By the time Keats was twenty-one, this beautiful soul was under vicious attack by the British Establishment literary reviews, which called him "Cockney vermin" and many other like insults. Even his friends reprimanded him for his "intemperate" criticisms of Sir Isaac Newton's influence upon thought and language, for his assertions that Newton had mathematically removed the colors from the rainbow. Keats frequently made a toast: "To Newton's health, and confusion to his mathematics."
Of course, Keats had not made a study of the crucial issues of mathematics or physics; nor, judging from his library, did he know the work of G.W. Leibniz, against which Newton had directed his frauds.
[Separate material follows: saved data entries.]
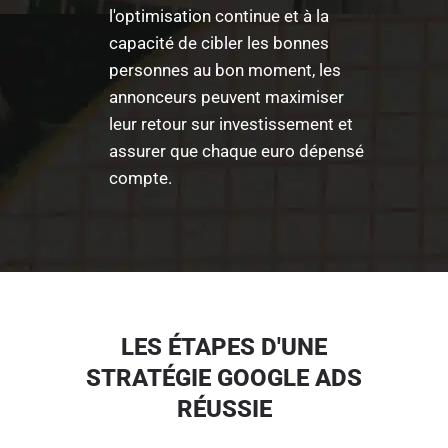
l'optimisation continue et à la
capacité de cibler les bonnes
personnes au bon moment, les
annonceurs peuvent maximiser
leur retour sur investissement et
assurer que chaque euro dépensé
compte.
LES ÉTAPES D'UNE
STRATÉGIE GOOGLE ADS
RÉUSSIE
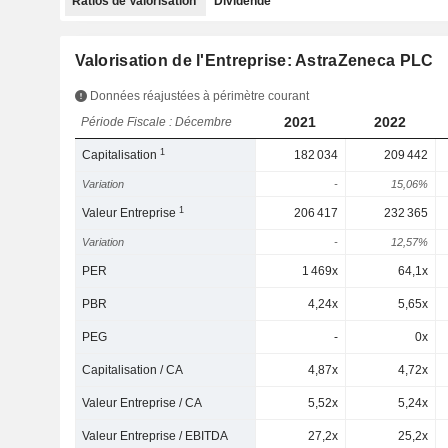
Ratios de Valorisation
Dividende
Valorisation de l'Entreprise: AstraZeneca PLC
Données réajustées à périmètre courant
2021
2022
Période Fiscale : Décembre
1
Capitalisation
182 034
209 442
Variation
-
15,06%
1
Valeur Entreprise
206 417
232 365
Variation
-
12,57%
PER
1 469x
64,1x
PBR
4,24x
5,65x
PEG
-
0x
Capitalisation / CA
4,87x
4,72x
Valeur Entreprise / CA
5,52x
5,24x
Valeur Entreprise / EBITDA
27,2x
25,2x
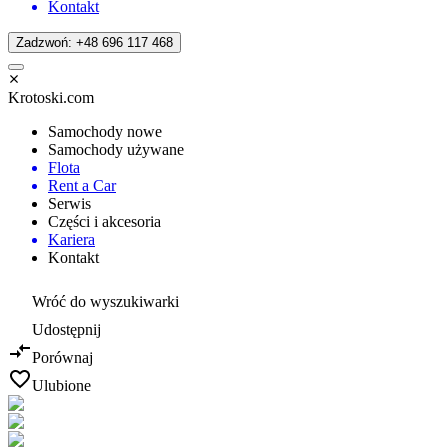
Kontakt
Zadzwoń: +48 696 117 468
Krotoski.com
Samochody nowe
Samochody używane
Flota
Rent a Car
Serwis
Części i akcesoria
Kariera
Kontakt
Wróć do wyszukiwarki
Udostępnij
Porównaj
Ulubione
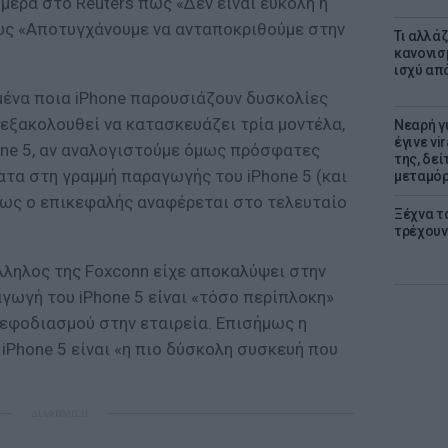
ήμερα στο Reuters πως «Δεν είναι εύκολη η
ως «Αποτυγχάνουμε να ανταποκριθούμε στην
Τι αλλά
κανονισ
ισχύ απ
μένα ποια iPhone παρουσιάζουν δυσκολίες
 εξακολουθεί να κατασκευάζει τρία μοντέλα,
Νεαρή γ
έγινε vi
Phone 5, αν αναλογιστούμε όμως πρόσφατες
της, δε
τα στη γραμμή παραγωγής του iPhone 5 (και
μεταμό
ο πως ο επικεφαλής αναφέρεται στο τελευταίο
Ξέχνα τ
τρέχουν
λληλος της Foxconn είχε αποκαλύψει στην
ραγωγή του iPhone 5 είναι «τόσο περίπλοκη»
εφοδιασμού στην εταιρεία. Επισήμως η
iPhone 5 είναι «η πιο δύσκολη συσκευή που
ΔΙΑΦΗΜΙΣΗ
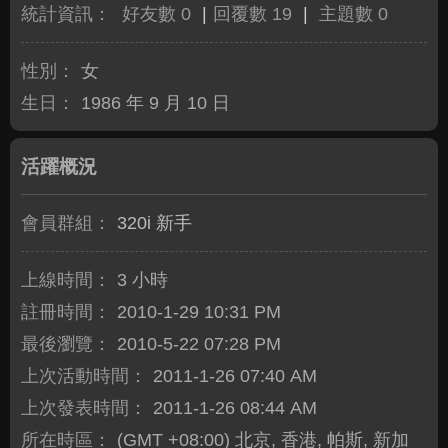
統計資訊：
好友數 0
|
回覆數 19
|
主題數 0
性別：
女
生日：
1986 年 9 月 10 日
活躍概況
會員群組：
320i 新手
上線時間：
3 小時
註冊時間：
2010-1-29 10:31 PM
最後瀏覽：
2010-5-22 07:28 PM
上次活動時間：
2011-1-26 07:40 AM
上次發表時間：
2011-1-26 08:44 AM
所在時區：
(GMT +08:00) 北京, 香港, 帕斯, 新加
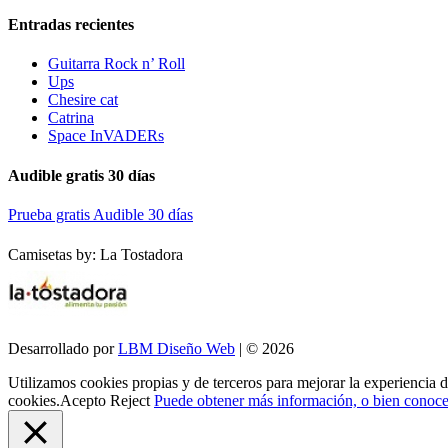
Entradas recientes
Guitarra Rock n’ Roll
Ups
Chesire cat
Catrina
Space InVADERs
Audible gratis 30 días
Prueba gratis Audible 30 días
Camisetas by: La Tostadora
Desarrollado por
LBM Diseño Web
| © 2026
Utilizamos cookies propias y de terceros para mejorar la experiencia 
cookies.
Acepto
Reject
Puede obtener más información, o bien conocer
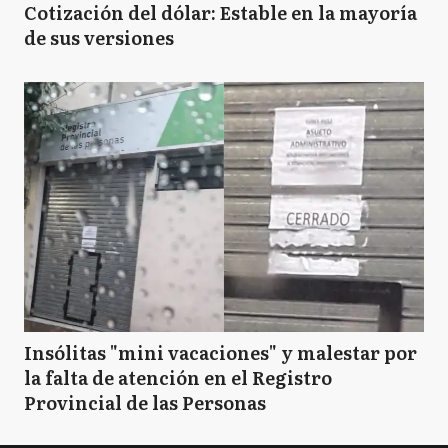
Cotización del dólar: Estable en la mayoría
de sus versiones
Insólitas "mini vacaciones" y malestar por
la falta de atención en el Registro
Provincial de las Personas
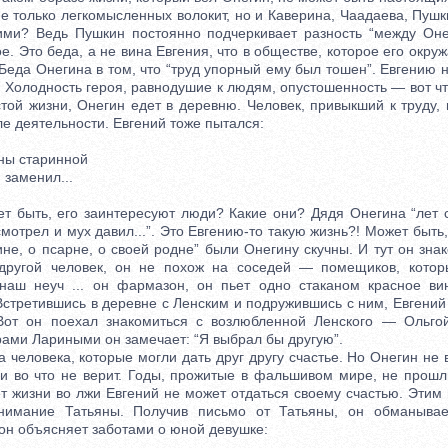
не только легкомысленных волокит, но и Каверина, Чаадаева, Пуш
ими? Ведь Пушкин постоянно подчеркивает разность “между Он
. Это беда, а не вина Евгения, что в обществе, которое его окруж
Беда Онегина в том, что “труд упорный ему был тошен”. Евгению 
. Холодность героя, равнодушие к людям, опустошенность — вот ч
стой жизни, Онегин едет в деревню. Человек, привыкший к труду
е деятельности. Евгений тоже пытался:
ы старинной
заменил...
быть, его заинтересуют люди? Какие они? Дядя Онегина “лет 
смотрел и мух давил...”. Это Евгению-то такую жизнь?! Может быть,
ине, о псарне, о своей родне” были Онегину скучны. И тут он зна
другой человек, он не похож на соседей — помещиков, котор
наш неуч ... он фармазон, он пьет одно стаканом красное вин
Встретившись в деревне с Ленским и подружившись с ним, Евгений
Вот он поехал знакомиться с возлюбленной Ленского — Ольго
рами Лариными он замечает: “Я выбрал бы другую”.
еловека, которые могли дать друг другу счастье. Но Онегин не 
 ни во что не верит. Годы, прожитые в фальшивом мире, не прошл
т жизни во лжи Евгений не может отдаться своему счастью. Этим
онимание Татьяны. Получив письмо от Татьяны, он обманыва
он объясняет заботами о юной девушке:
But Keats did know, that poetry in the English language had been destroyed since the Seventeenth century by what Keats called, in another letter the same year, "the bad credit loans mathematizing of language"; and he knew that this destruction had come from the direction of the influence of Newton and Descartes.
Keats' English poetry survived twenty-five years of British attack and obscurity, many more years of misprintings and "editings," and ranks amongst the most beautiful, truthful, and Metaphorical of all poetry in the English language. His Odes are a beautiful means of showing how Metaphor in poetry works.